# Pronunciation: Gangnam



## Youngfun

Annyeong haesseyo!

In the famous song "Gangnam style" I can hear the singer Psy pronounces "gang-dam".
Is it the normal pronunciation to insert a "d" sound after "ng"?

Thank you.


----------



## Superhero1

Helllo, Youngfun.

No, it's definitely gang-Nam to my ear. (Pronouncing 사나이 was quite weird though)


----------



## Youngfun

Well, I've listened to it again, it seems to me that sometimes he says gang-Nam, sometimes something like gang-Dam.
The first time I heard the song, I thought it was "Gundam style" LOL.
On the internet you can find a lot of parodies, such as "Open condom star".  I think many non-Korean speakers heard a D in between...

What's 사나이?


----------



## Superhero1

사나이 means a man. (rarely used word)


----------



## arirawr

Korean N (ㄴ) sometimes sounds similar to a D to non-Koreans. It is especially obvious with the word 네 - many Koreans pronounce it kind of like 'de' rather than 'ne'. If you experiment a little with your mouth movement and try to say 네 while exhaling rather than inhaling you could find that n/d sound that's so common for native speakers. Interestingly enough, most Koreans don't seem to notice that difference in sound at all. 

Another example would be ㅁ being pronounced somewhat close to a B. Words like 미안하다 and 믿다 can often be misheard as BIANhada and BIDda by foreigners.


----------



## trtl115

사나이 means not just a man, it means a manly, young, and strong man.

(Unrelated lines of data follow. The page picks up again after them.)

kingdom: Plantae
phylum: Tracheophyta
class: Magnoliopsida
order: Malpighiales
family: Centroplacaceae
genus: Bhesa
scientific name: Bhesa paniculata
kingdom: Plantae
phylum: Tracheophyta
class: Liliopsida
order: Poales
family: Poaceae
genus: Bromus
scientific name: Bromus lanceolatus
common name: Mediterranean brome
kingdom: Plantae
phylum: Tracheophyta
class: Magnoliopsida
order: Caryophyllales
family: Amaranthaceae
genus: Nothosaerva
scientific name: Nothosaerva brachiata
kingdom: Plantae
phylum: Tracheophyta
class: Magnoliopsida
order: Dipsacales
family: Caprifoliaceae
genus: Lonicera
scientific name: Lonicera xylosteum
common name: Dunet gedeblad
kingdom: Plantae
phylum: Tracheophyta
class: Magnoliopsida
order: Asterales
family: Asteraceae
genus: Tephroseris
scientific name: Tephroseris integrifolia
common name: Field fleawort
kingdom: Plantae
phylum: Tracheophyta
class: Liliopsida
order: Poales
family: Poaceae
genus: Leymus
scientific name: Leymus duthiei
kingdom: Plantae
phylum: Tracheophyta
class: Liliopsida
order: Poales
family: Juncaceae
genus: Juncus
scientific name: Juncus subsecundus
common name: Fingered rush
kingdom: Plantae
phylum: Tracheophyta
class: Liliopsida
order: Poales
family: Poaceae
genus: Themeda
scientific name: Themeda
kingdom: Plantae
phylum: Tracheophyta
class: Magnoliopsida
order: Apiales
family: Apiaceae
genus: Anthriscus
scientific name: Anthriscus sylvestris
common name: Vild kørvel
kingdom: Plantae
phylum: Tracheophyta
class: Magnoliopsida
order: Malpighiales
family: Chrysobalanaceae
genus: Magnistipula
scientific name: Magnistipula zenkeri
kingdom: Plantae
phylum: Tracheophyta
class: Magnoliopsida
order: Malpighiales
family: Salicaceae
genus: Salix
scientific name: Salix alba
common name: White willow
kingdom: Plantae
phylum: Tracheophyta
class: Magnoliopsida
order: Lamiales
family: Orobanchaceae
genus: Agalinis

And it is still widely used in Korean.

But this word is often used in a sarcastic or comedic way, too.


----------



## durestudios

If you listen to most singers they pronounce words incorrectly or the way they want to to rhyme. 
So I hear ya, I hear the slight 'd' so it sounds like Gangdam style. 
But he's saying Gangnam style. It's normal to hear it. I hear it too, and my native language is Korean.


----------



## liberal lilac

Gang sounds "gɑŋ" and nam sounds "nɑm". 

Think "a" when you say Lady "Gaga". It's quite close.


----------